--- DATA TO USE ---

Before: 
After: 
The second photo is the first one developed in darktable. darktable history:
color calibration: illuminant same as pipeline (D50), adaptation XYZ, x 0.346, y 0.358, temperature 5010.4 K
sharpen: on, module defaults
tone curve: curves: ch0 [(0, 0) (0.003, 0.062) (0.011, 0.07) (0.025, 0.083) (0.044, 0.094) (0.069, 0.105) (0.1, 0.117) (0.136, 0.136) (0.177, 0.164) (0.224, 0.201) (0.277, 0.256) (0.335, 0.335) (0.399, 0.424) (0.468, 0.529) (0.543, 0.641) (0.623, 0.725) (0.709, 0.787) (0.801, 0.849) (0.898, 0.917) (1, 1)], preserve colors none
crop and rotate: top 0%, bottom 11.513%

---

**INSTRUCTIONS FOR THE TASK:** Copy the rows again, putting "default settings" in place of "module defaults" and changing nothing else.

**SOLVED EXERCISE:**
Before: 
After: 
The second photo is the first one developed in darktable. darktable history:
color calibration: illuminant same as pipeline (D50), adaptation XYZ, x 0.346, y 0.358, temperature 5010.4 K
sharpen: on, default settings
tone curve: curves: ch0 [(0, 0) (0.003, 0.062) (0.011, 0.07) (0.025, 0.083) (0.044, 0.094) (0.069, 0.105) (0.1, 0.117) (0.136, 0.136) (0.177, 0.164) (0.224, 0.201) (0.277, 0.256) (0.335, 0.335) (0.399, 0.424) (0.468, 0.529) (0.543, 0.641) (0.623, 0.725) (0.709, 0.787) (0.801, 0.849) (0.898, 0.917) (1, 1)], preserve colors none
crop and rotate: top 0%, bottom 11.513%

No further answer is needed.